Immerhin war es nicht mehr weit bis zum Wald, der finster und wenig einladend im fahlen Licht der beiden Monde vor ihm lag. Dort würde der Wind nicht so beißen, er könnte sich einen kleinen Unterstand bauen, ein Bett aus Zweigen und Laub bereiten und vor allem ein Feuer anzünden. Larim war nicht gerade ein Waldläufer, aber viel unterwegs und immer gut ausgerüstet. Auch wenn Wolldecke und auf dem Feuer aufgetauter Zwieback sich weniger gut anhörten als dicke schwere Federbetten und heißer Eintopf. Immerhin, er müsste nicht die Gegenwart dieser jämmerlichen Bauerntölpel erdulden...

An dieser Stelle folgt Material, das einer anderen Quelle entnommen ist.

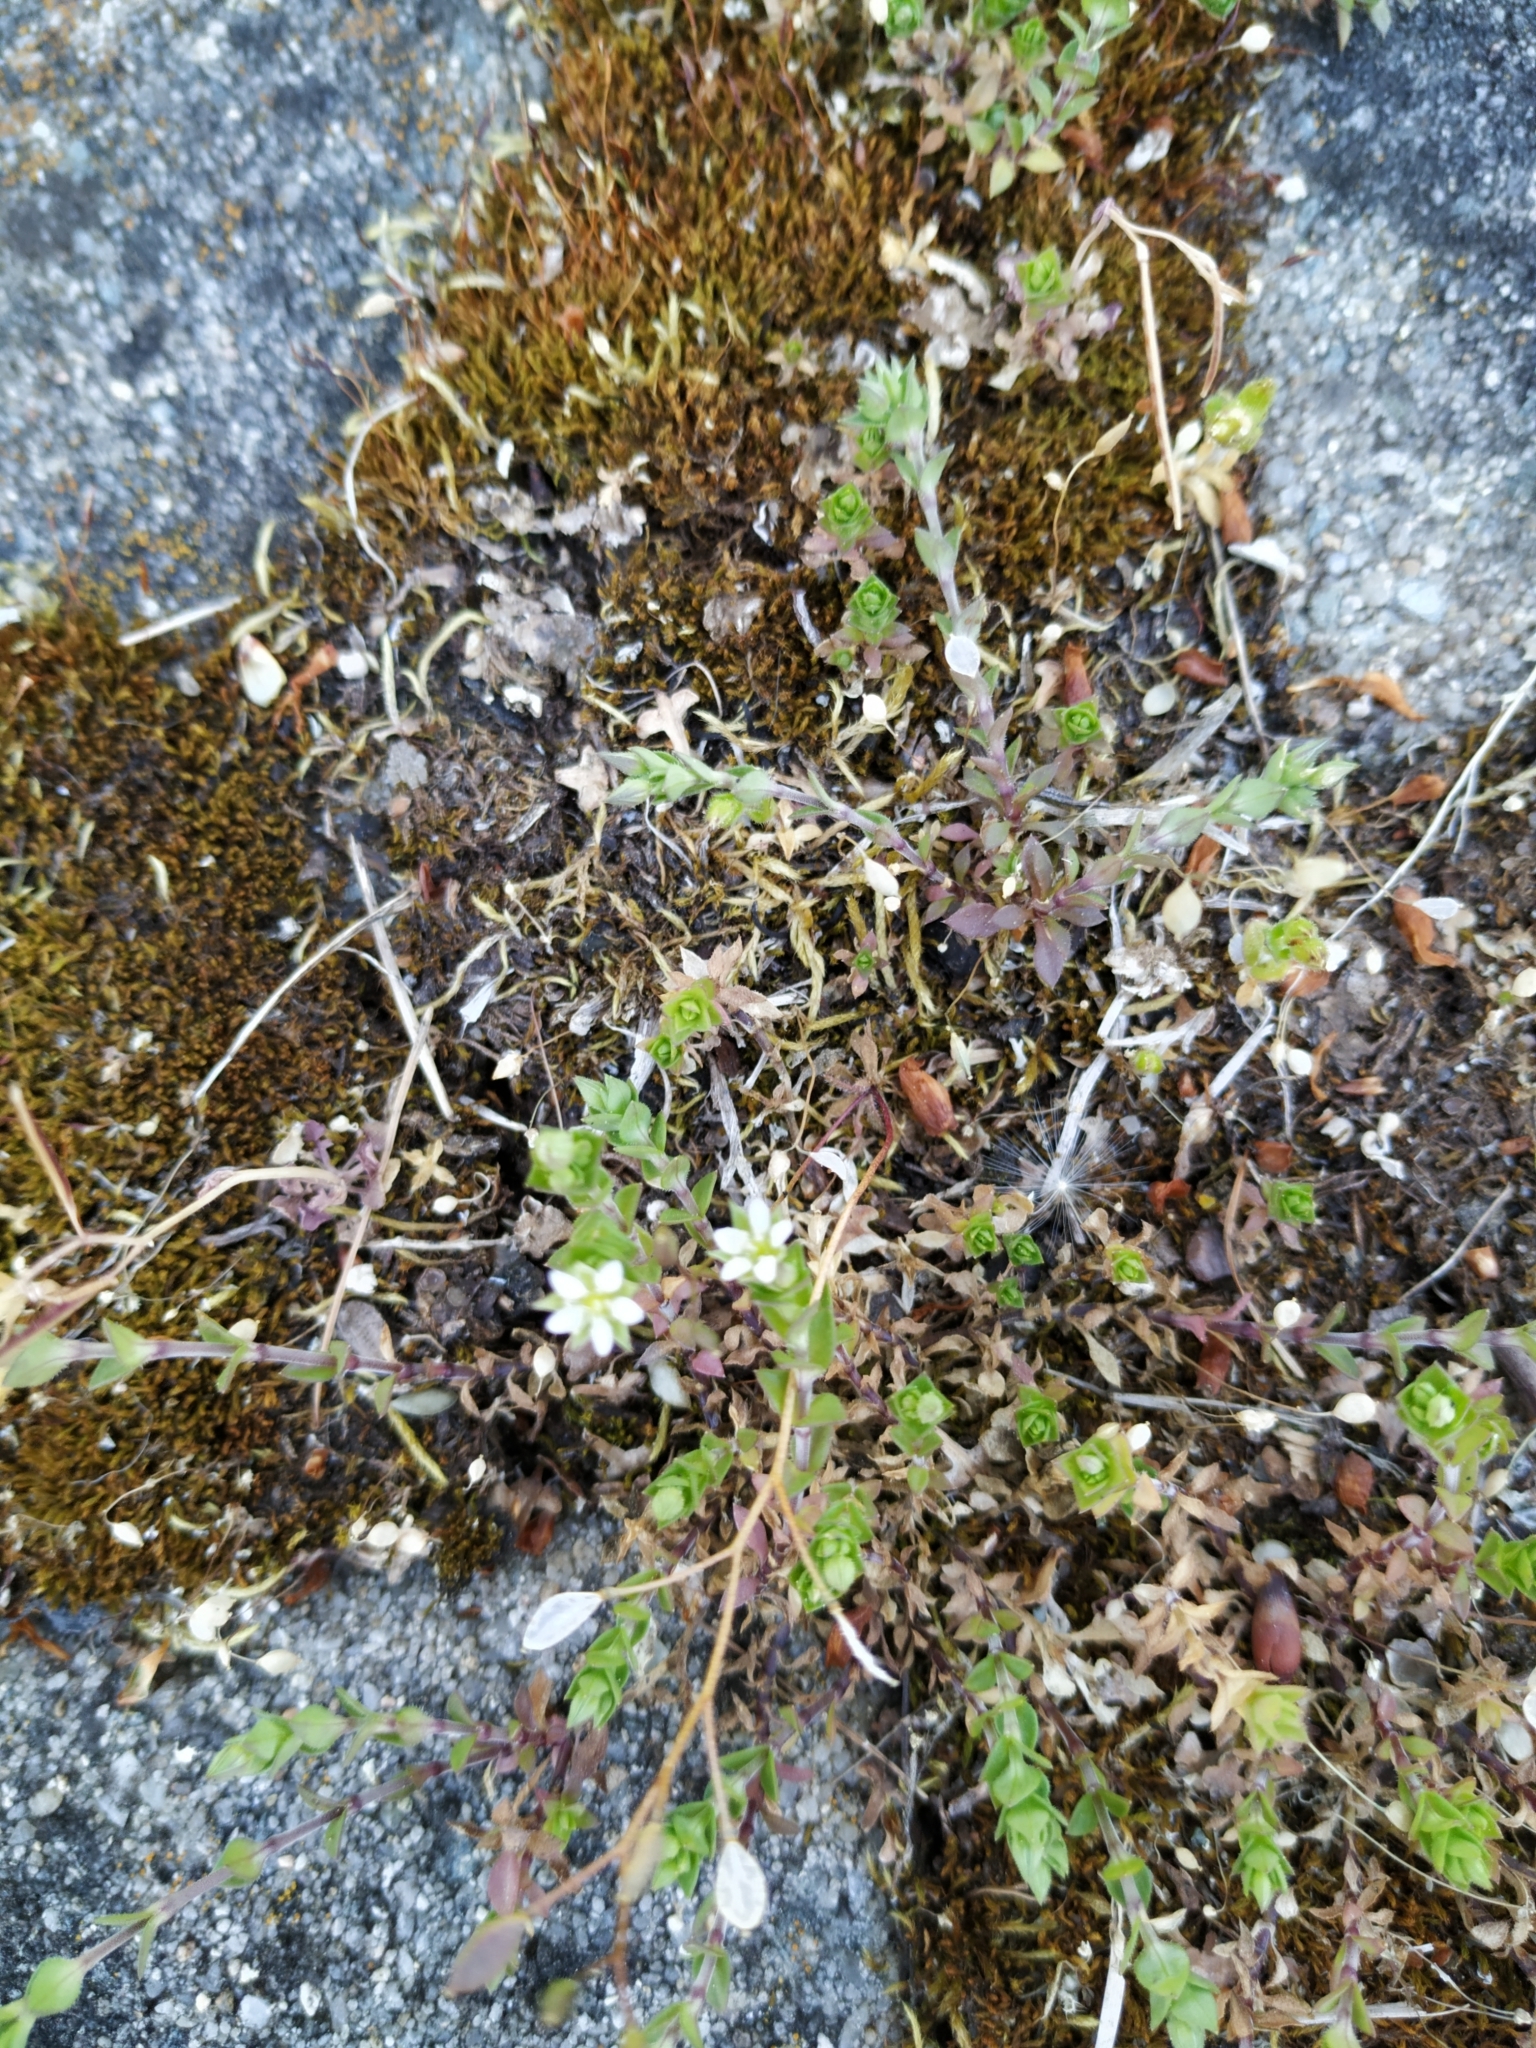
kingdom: Plantae
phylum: Tracheophyta
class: Magnoliopsida
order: Caryophyllales
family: Caryophyllaceae
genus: Arenaria
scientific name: Arenaria serpyllifolia
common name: Thyme-leaved sandwort
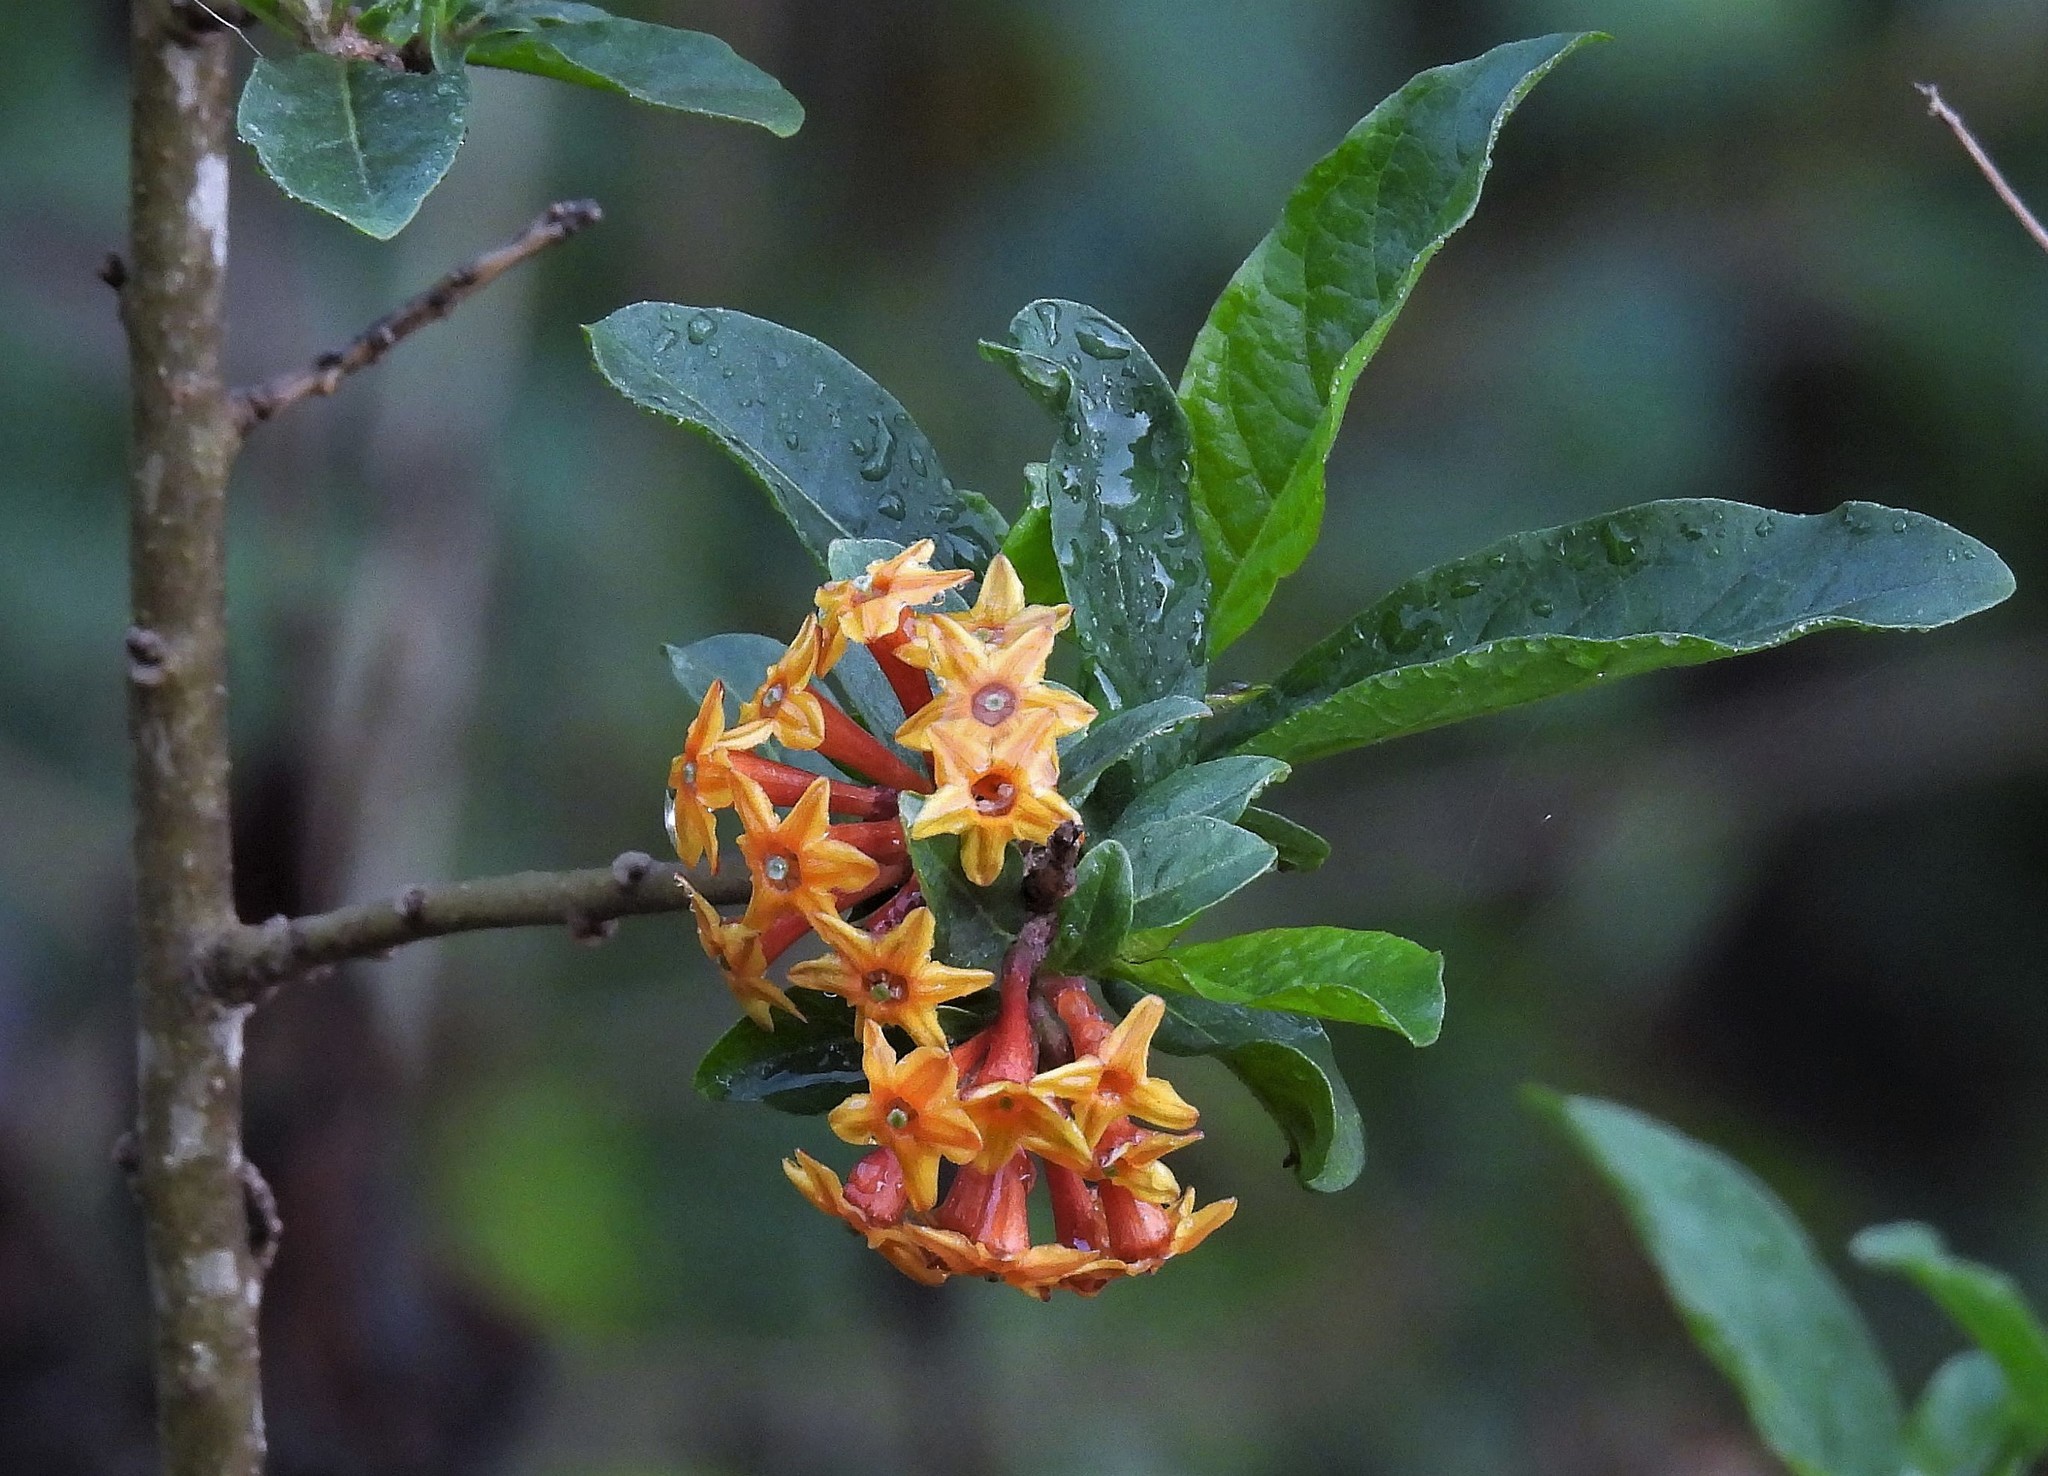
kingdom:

Unterdrückt fluchend arbeitete sich Larim Schritt um Schritt auf dem Weg voran, bis er endlich die windgepeitschten Felder verließ und in den deutlich dunkleren Wald eintrat. Sein Fluchen wurde lauter und wütender, als er zum fünfzehnten mal versuchte, mit einem kleinen Flintstein und dem rauen Stahlrand der Zunderbüchse Feuer zu machen. Irgendwann ließ er mit klammen Finger die Zündutensilien fallen, fluchte ausgiebig und in allen Sprachen die er kannte. Es schien ihn irgendwie zu wärmen. Seufzend akzeptierte er die erneute Niederlage, griff nach seinem Rucksack, der neben dem ordentlich angeordneten Feuerholz lag, und kramte seine kurzläufige Donnerbüchse und das Pulverhorn heraus. Er schüttete großzügig von dem alchimistischen Pulver auf das Holz (zu viel, wenn man den Preis bedachte) und legte an. "Du hast es geschafft. Jetzt bin ich sauer!".